Regression analysis

Regression Analysis

The regression model is used to answer the question whether tow variables are related. An example is the relation between high blood pressure of the model and birthweight of the child. Is high blood pressure a prognostic factor of low birth weight? If y=birthweight and x=bloodpressure the regression line is

y=a + bx

where a is the intercept, and b is the slope of the regression line. This relation does not hold for every women. The outcome y is the average birthweight of the women with the same bloodpressure. To complete the model we need an error term e which represents deviations from the regression line. This error term is normally distributed with mean zero and variance sigma^2. The variance is a measure of quality of the regression line. Large values of sigma^2 indicate more scatter around the regression line.

An extension is multiple correlation analysis where three or more variables are considered. In the study of birth weight in addition to high blood pressure, the cholesterol level of the mother would also be considered.

A regression model is usefull for the following purposes.

to describe how the response changes when one of the explanatory variables is changed;

to describe the relation between the response and one or more explanatory variables;

or to predict the value of the response for a new observation with known variables.

The regression model is the most direct approach offering quantities such as the multiple correlation coeffcient. The standard error of the estimate is the square root of the residual mean square given in the ANOVA table. Another name for the standard error of the estimate is the standard deviation of the residuals. This quantity is usefull in the calculations of confidence intervals of new values. The multiple correlation coeffcient describes how well the model fits. The square of this measure is the proportion explained variance by the model.

Anova Table

The ANOVA table summarizes results from a regression analyis or ANOVA. The bases is the equation

Observation = Model + Residual

This decomposition of the data also applies to the sum of squares of the deviations from the mean. If we subtract the average of the observations we have

SS_Total = SS_regression + SS_residual

where SS is the abreviation of sum of squares. A similar equations holds for the degrees of freedom

df_Total = df_regression + df_residual

The other quantities in the ANOVA table follow from the equations given above. The mean square is the sum of squares divided by the degrees of freedom. The F statistic is the mean square due to regression divided by the mean square due to residual, and tests the hypothesis that all coefficients (except the intercept) are zero.

Anova Table Sum of Squares df Mean Square F Statistic p-value
Regression 20.89698 1 20.89698 1.67514 0.21809
Residual 162.17235 13 12.4748
Total 183.06933 14
═══
:: Problem details ::
From the regression analysis text, quote the part that begins with the words containing "A regression model" and ends with "by the model.".

:: Collected data ::
═══
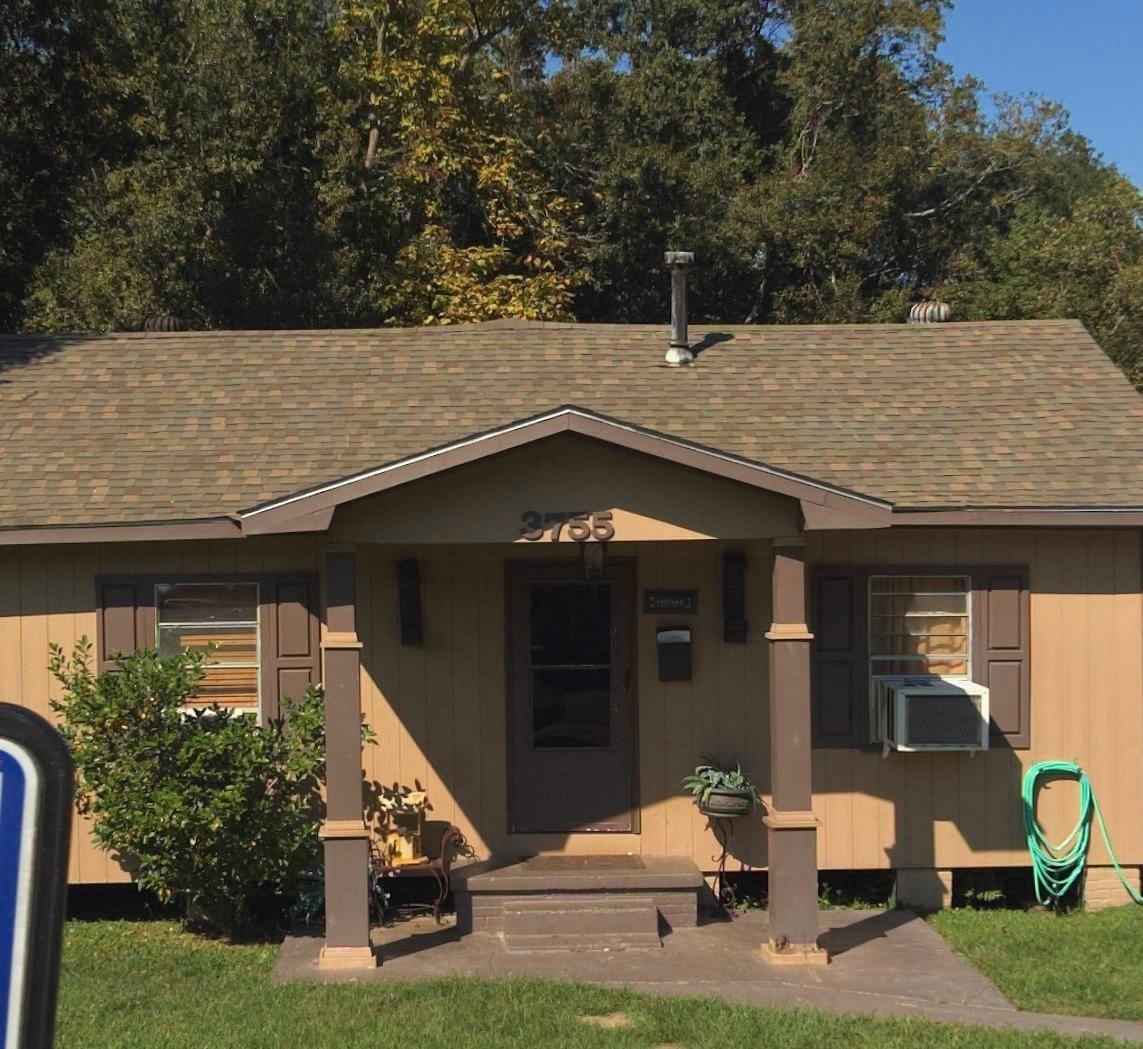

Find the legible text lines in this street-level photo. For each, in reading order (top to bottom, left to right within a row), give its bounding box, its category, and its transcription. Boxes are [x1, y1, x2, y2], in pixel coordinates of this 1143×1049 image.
═══
:: Solution for this problem ::
A regression model is usefull for the following purposes.

to describe how the response changes when one of the explanatory variables is changed;

to describe the relation between the response and one or more explanatory variables;

or to predict the value of the response for a new observation with known variables.

The regression model is the most direct approach offering quantities such as the multiple correlation coeffcient. The standard error of the estimate is the square root of the residual mean square given in the ANOVA table. Another name for the standard error of the estimate is the standard deviation of the residuals. This quantity is usefull in the calculations of confidence intervals of new values. The multiple correlation coeffcient describes how well the model fits. The square of this measure is the proportion explained variance by the model.